[DOCUMENT PASSAGE]
* * *
The only "power" that the contract deployer has is the capability to allow an address, for a given NFT contract address, to split 50%/50% the fees for all the tokens of that "collection": this allows us to share the revenues on the secondary market with the content creator.
Auctions
This is the typical auction that it's open for a certain period of time (defined by the creator) and allows people to overbid each other; they have a user-defined duration and can scale in price to infinity. You can set a maximum price.
Sales
This kind of auction, instead, is for "one-shot" selling: you define a price, eg. 50 MATIC, and sell for that amount. No duration, but you can set a whitelisted buyer to sell the NFTs to a friend of yours.
PlayerselfAuction.sol
This is the implementation of the PlayerselfAuction contract.
PlayerselfAuction.sol
// SPDX-License-Identifier: MIT
pragma solidity ^0.8.1;
import "@openzeppelin/contracts/token/ERC721/IERC721.sol";
import "@openzeppelin/contracts/token/ERC721/IERC721Receiver.sol";
import "@openzeppelin/contracts/token/ERC1155/IERC1155.sol";
import "@openzeppelin/contracts/token/ERC1155/IERC1155Receiver.sol";
import "./interfaces/IPlayerselfRegistry.sol";
/**
* @title Playerself auctions/sales contract
* @author Playerself srl developers
* @notice This contract allows wallets to open, manage and partecipate in auctions and sales
*/
contract PlayerselfAuction is IERC721Receiver, IERC1155Receiver {
address private _owner;
mapping(bytes32 => Auction) public nftAuctions;
mapping(address => uint256) public failedTransferCredits;
mapping(address => address) public _splitFeeRecipients;
struct Auction {
uint256 bidIncreasePercentage;
uint32 auctionBidPeriod;
uint64 auctionEnd;
uint256 minPrice;
uint256 buyNowPrice;
uint256 nftHighestBid;
address nftHighestBidder;
address nftSeller;
address whitelistedBuyer;
address nftAddress;
uint256[] tokenIds;
address[] feeRecipients;
uint256[] feePercentages;
}
/** Public attributes **/
uint256 public defaultBidIncreasePercentage;
uint256 public minimumSettableIncreasePercentage;
uint32 public defaultAuctionBidPeriod;
IPlayerselfRegistry public registry;
address private _defaultFeeRecipient;
uint256 private _defaultFee;
/**
* @notice Creates a new instance of the PlayerselfAuction contract
* @param _registry PlayerselfRegistry contract address
* @param defaultFeeRecipient default base fee recipient
* @param defaultFee default base fee (eg. 1% = 1e16)
* * *
[DATA EXCERPTS]
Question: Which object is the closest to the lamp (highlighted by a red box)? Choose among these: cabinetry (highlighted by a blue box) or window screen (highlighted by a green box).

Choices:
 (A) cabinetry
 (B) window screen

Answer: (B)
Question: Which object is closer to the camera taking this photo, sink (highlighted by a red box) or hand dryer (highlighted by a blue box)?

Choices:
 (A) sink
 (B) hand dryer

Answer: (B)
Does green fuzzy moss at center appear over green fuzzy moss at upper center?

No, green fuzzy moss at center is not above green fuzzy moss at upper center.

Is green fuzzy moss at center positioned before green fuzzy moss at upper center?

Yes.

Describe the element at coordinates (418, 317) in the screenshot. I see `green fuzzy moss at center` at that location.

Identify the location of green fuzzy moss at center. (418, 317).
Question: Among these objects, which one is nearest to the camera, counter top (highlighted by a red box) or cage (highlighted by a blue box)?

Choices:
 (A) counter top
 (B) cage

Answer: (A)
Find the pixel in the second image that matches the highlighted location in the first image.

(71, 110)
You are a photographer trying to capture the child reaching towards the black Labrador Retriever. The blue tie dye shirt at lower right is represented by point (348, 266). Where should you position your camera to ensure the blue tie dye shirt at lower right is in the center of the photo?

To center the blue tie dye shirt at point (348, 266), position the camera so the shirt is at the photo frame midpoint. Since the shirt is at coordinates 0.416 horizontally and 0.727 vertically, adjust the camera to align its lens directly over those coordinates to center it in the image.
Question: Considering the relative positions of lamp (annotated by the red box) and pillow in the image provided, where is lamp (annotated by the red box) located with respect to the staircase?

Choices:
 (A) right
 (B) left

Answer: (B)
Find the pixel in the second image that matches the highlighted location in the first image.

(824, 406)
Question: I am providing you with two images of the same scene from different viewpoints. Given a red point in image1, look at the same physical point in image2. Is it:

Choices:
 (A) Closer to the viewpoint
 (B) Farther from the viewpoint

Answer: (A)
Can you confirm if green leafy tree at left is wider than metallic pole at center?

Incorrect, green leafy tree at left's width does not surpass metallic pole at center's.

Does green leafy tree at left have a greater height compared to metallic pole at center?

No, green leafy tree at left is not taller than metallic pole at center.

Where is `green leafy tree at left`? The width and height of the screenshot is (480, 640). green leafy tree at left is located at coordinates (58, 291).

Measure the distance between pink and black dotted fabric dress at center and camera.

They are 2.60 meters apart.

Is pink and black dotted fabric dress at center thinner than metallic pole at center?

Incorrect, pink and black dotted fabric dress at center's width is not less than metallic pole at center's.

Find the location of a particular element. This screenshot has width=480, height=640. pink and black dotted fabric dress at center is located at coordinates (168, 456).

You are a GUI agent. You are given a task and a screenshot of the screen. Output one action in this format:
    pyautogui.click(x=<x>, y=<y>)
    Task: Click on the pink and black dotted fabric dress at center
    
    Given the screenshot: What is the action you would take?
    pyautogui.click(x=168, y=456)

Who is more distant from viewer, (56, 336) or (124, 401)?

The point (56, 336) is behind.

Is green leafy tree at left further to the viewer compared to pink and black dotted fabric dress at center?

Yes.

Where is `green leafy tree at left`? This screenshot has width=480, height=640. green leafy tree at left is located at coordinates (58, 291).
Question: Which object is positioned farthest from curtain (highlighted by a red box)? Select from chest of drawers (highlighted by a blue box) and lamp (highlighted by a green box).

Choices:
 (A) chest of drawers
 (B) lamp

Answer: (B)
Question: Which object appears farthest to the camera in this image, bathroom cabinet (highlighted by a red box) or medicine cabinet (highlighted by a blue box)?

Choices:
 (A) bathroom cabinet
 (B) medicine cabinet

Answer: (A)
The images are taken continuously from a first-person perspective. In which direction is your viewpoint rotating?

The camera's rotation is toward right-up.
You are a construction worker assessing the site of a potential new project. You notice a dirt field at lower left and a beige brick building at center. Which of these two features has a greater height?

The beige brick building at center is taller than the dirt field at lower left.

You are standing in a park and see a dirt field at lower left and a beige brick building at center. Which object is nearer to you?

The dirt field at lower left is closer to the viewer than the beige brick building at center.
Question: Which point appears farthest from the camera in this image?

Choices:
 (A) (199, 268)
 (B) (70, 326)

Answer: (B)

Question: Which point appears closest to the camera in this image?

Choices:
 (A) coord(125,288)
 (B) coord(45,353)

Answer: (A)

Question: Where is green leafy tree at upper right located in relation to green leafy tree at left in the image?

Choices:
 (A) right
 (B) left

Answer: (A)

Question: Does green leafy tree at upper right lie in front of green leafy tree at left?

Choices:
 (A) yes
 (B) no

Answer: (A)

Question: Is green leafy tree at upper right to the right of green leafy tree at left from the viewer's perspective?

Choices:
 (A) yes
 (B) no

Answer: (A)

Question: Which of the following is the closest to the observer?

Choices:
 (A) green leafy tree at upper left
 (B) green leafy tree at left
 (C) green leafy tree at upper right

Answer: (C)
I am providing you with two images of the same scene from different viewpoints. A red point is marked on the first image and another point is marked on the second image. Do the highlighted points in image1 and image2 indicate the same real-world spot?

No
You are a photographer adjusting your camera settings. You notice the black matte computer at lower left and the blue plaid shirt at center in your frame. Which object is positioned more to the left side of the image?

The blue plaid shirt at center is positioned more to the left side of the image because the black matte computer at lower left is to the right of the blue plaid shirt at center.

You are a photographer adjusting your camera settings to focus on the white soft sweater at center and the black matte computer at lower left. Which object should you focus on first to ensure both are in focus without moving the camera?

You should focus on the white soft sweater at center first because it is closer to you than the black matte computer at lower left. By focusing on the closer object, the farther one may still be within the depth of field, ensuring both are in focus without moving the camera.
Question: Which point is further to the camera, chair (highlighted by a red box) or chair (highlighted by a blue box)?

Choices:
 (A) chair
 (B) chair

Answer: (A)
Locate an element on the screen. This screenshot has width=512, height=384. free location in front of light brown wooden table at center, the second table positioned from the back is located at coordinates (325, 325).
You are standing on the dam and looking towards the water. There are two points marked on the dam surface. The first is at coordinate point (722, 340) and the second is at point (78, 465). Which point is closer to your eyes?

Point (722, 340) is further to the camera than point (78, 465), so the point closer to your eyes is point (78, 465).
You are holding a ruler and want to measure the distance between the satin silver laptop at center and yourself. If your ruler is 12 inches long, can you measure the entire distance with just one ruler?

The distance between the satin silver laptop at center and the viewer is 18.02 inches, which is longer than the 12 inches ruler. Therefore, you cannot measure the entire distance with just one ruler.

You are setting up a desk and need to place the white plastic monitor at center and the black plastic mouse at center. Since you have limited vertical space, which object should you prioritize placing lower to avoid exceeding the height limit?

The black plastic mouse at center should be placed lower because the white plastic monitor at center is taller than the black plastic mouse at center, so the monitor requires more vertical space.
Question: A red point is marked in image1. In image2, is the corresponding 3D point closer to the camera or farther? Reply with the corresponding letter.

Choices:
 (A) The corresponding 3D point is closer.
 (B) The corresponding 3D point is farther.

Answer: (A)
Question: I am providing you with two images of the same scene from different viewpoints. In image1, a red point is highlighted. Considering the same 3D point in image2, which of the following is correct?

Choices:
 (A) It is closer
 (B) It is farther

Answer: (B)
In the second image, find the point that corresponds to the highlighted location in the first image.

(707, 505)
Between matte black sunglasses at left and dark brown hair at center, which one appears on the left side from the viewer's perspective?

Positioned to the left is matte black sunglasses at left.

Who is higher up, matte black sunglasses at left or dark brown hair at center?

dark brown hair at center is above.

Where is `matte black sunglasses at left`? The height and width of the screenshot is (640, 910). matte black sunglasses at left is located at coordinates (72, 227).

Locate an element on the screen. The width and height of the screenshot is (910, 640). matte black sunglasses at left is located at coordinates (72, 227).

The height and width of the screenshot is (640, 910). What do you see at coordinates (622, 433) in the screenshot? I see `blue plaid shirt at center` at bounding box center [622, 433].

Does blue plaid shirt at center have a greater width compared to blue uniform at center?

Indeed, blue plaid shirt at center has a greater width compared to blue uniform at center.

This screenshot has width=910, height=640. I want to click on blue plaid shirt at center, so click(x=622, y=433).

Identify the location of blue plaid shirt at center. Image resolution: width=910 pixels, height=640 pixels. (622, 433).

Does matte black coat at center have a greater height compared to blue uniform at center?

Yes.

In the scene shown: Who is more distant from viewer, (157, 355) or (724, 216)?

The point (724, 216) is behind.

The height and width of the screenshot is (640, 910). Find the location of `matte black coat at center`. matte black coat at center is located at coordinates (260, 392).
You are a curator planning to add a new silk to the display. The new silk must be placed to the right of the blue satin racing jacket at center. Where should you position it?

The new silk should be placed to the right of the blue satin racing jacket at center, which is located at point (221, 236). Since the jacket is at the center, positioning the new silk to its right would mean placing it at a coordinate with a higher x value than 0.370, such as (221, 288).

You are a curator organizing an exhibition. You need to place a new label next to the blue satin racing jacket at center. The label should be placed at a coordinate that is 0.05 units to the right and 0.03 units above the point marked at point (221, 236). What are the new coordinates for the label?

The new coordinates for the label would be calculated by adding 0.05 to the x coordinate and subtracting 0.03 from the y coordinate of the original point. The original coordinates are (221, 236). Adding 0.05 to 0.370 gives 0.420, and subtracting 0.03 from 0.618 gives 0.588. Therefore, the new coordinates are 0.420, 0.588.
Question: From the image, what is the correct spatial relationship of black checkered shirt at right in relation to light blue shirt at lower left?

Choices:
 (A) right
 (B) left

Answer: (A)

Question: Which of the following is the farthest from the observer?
* * *
[TASK REQUIREMENTS]
a - In the Playerself auction page, what are the answers to these?
(i) What fee split can the contract deployer allow an address to share for a collection?
(ii) What example price does the page give for a one-shot sale?
(iii) Which Solidity version does the pragma line specify?
b - Could you reproduce the rows word for word, from the first row through the line holding "Does green fuzzy", inclusive?
The rows have no connection to the Playerself auction page.

[RESULTS FOR EACH TASK]
a -
(i) 50%/50% of the fees for all the tokens of that collection
(ii) 50 MATIC
(iii) ^0.8.1

b -
Question: Which object is the closest to the lamp (highlighted by a red box)? Choose among these: cabinetry (highlighted by a blue box) or window screen (highlighted by a green box).

Choices:
 (A) cabinetry
 (B) window screen

Answer: (B)
Question: Which object is closer to the camera taking this photo, sink (highlighted by a red box) or hand dryer (highlighted by a blue box)?

Choices:
 (A) sink
 (B) hand dryer

Answer: (B)
Does green fuzzy moss at center appear over green fuzzy moss at upper center?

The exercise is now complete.